Bug 1867608: ds/machine-config-daemon: Set maxUnavailable 10% #1992

sdodson · 2020-08-08T01:19:37Z

This daemonset is not critical to availability like SDN or DNS pods therefore
allow maxUnavailable to scale with cluster size. This roughly increases rollout
speed by 10x on a 250 node cluster.

How to verify this, provision a cluster with 20 or more hosts. Confirm that updates
to the machine-config-daemonset allows for up to 10% to update at once but otherwise
operates normally.

sdodson · 2020-08-08T01:21:08Z

This is similar to others I'm updating as well, but for some reason this one feels riskier than those just given the criticality of MCO but I don't think it really is. Feedback welcome though.

openshift/cluster-monitoring-operator#902
openshift/cluster-node-tuning-operator#149

sdodson · 2020-08-08T16:54:55Z

/retest

sdodson · 2020-08-10T13:14:16Z

/retitle Bug 1867608: ds/machine-config-daemon: Set maxUnavailable 10%

sdodson · 2020-08-10T13:14:23Z

/retest

openshift-ci-robot · 2020-08-10T13:14:38Z

@sdodson: This pull request references Bugzilla bug 1867608, which is valid. The bug has been moved to the POST state.

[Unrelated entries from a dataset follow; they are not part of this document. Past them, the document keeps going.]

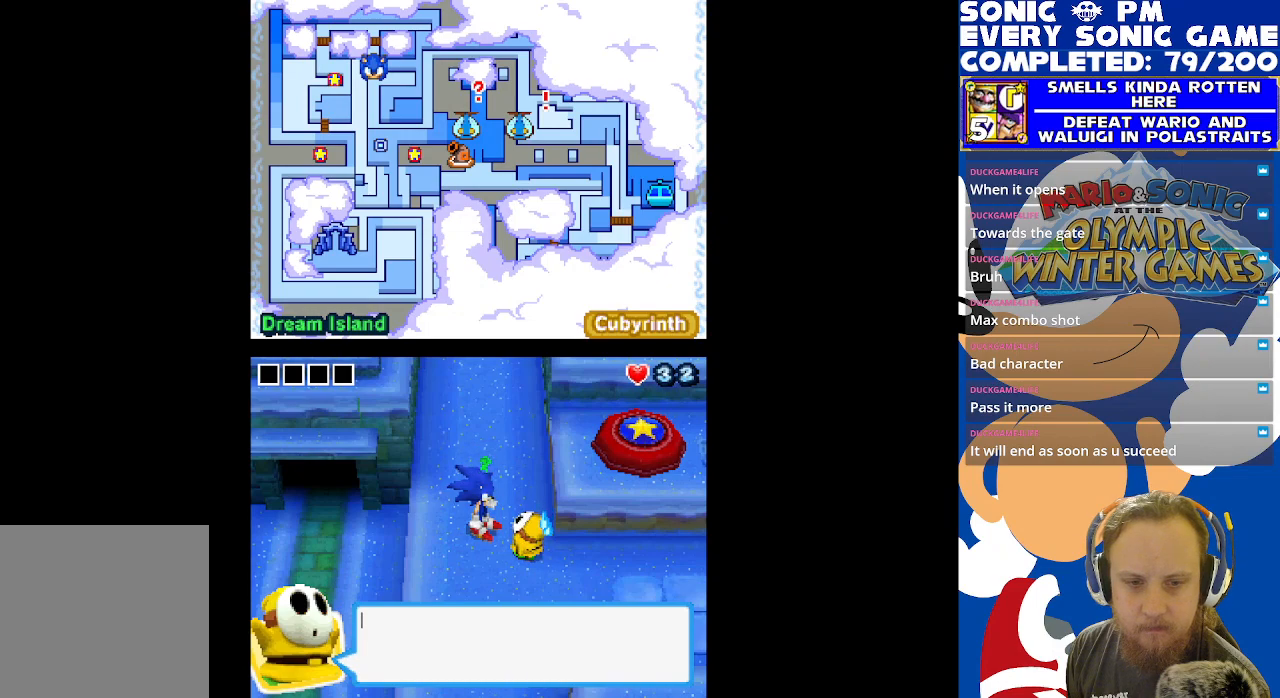
{"buttons": ["B"], "left_stick": "center", "right_stick": "center", "events": [[33, "B", "up"], [467, "B", "down"]]}
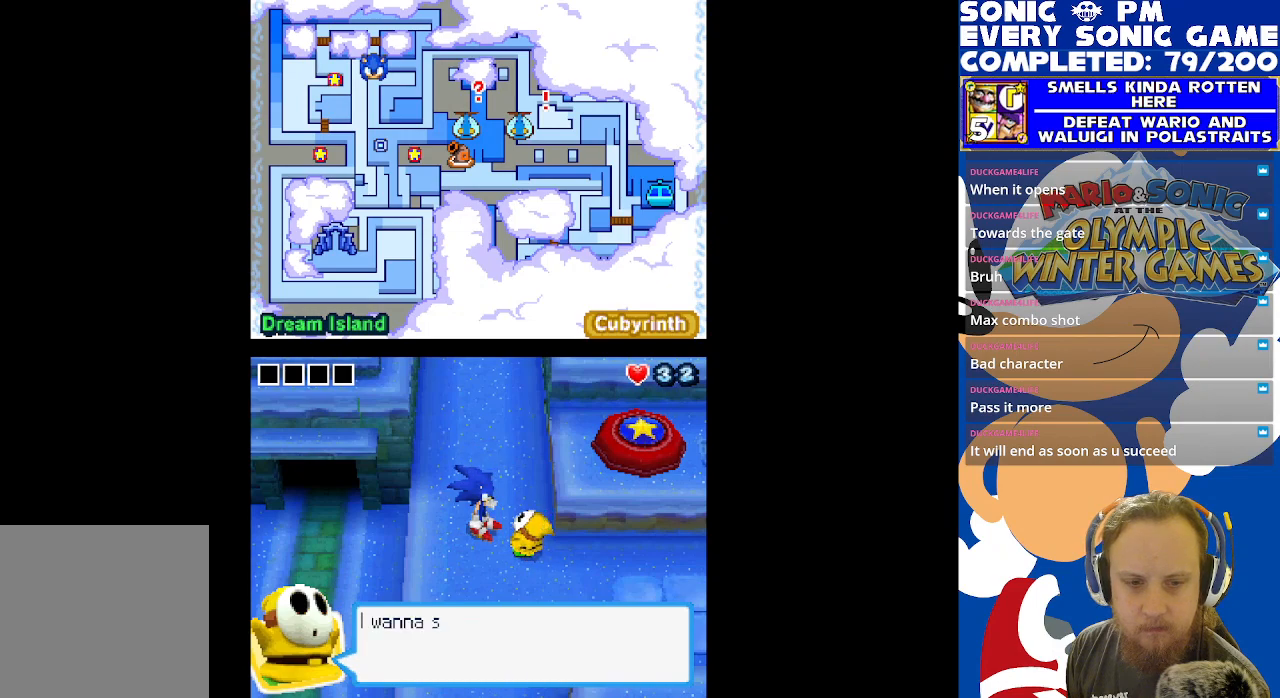
{"buttons": [], "left_stick": "center", "right_stick": "center", "events": [[67, "B", "up"]]}
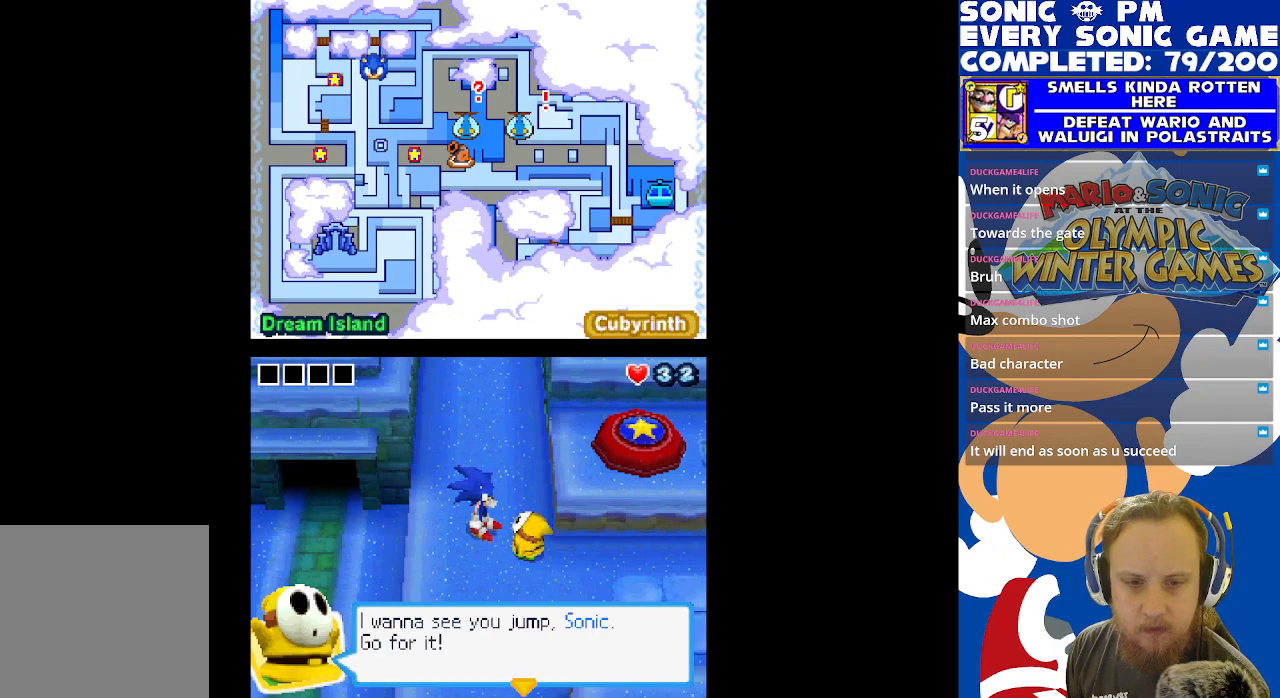
{"buttons": [], "left_stick": "center", "right_stick": "center", "events": [[150, "B", "down"], [250, "B", "up"]]}
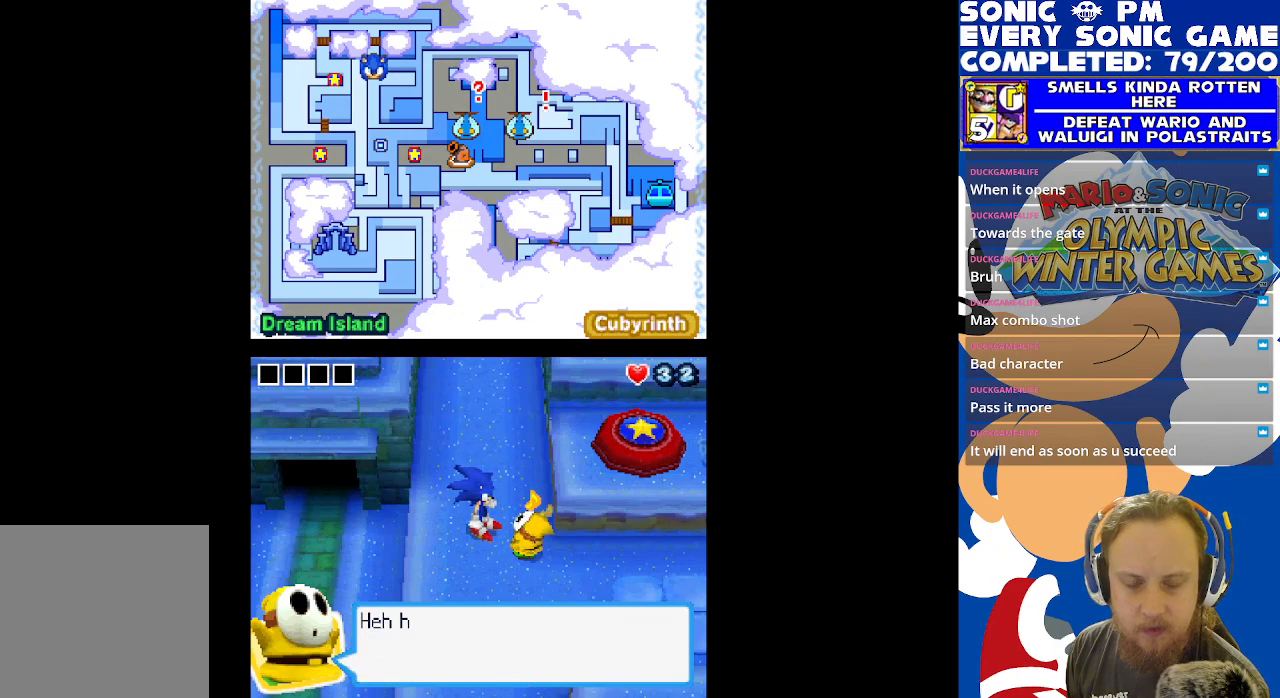
{"buttons": [], "left_stick": "center", "right_stick": "center", "events": [[267, "B", "down"], [383, "B", "up"]]}
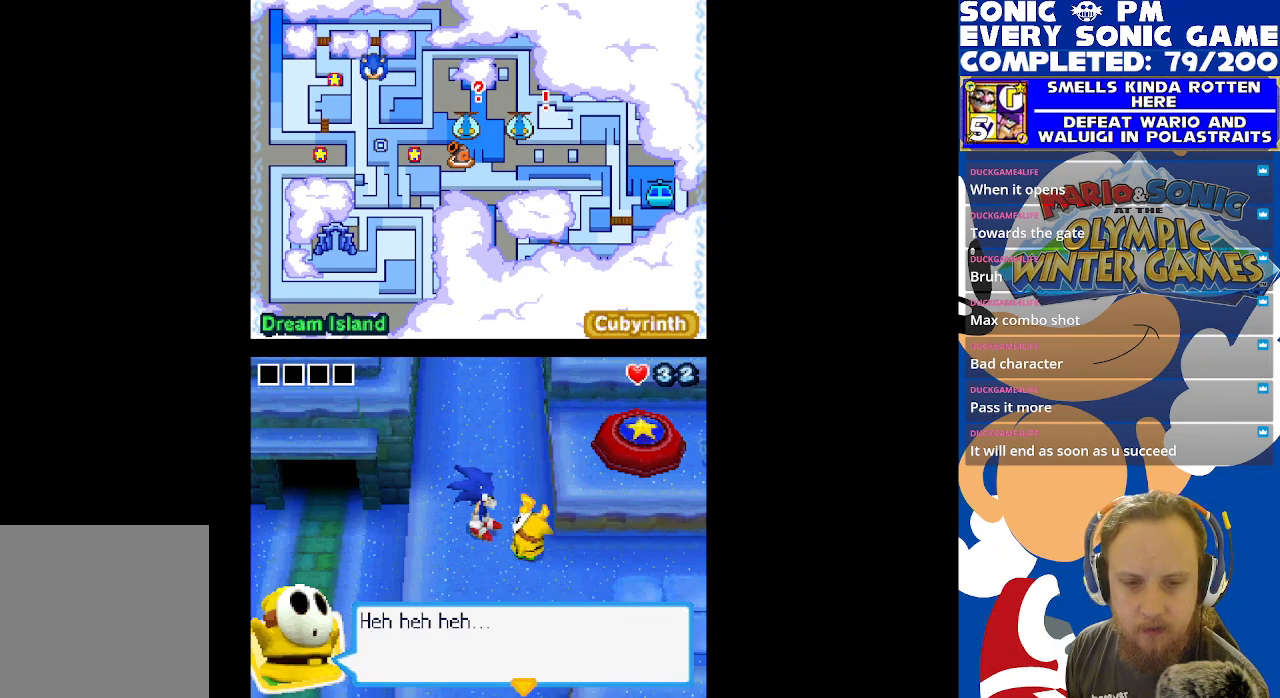
{"buttons": [], "left_stick": "center", "right_stick": "center", "events": [[217, "B", "down"], [333, "B", "up"]]}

The bug has been updated to refer to the pull request using the external bug tracker.

3 validation(s) were run on this bug

bug is open, matching expected state (open)
bug target release (4.6.0) matches configured target release for branch (4.6.0)
bug is in the state NEW, which is one of the valid states (NEW, ASSIGNED, ON_DEV, POST, POST)

In response to this:

Bug 1867608: ds/machine-config-daemon: Set maxUnavailable 10%

Instructions for interacting with me using PR comments are available here. If you have questions or suggestions related to my behavior, please file an issue against the kubernetes/test-infra repository.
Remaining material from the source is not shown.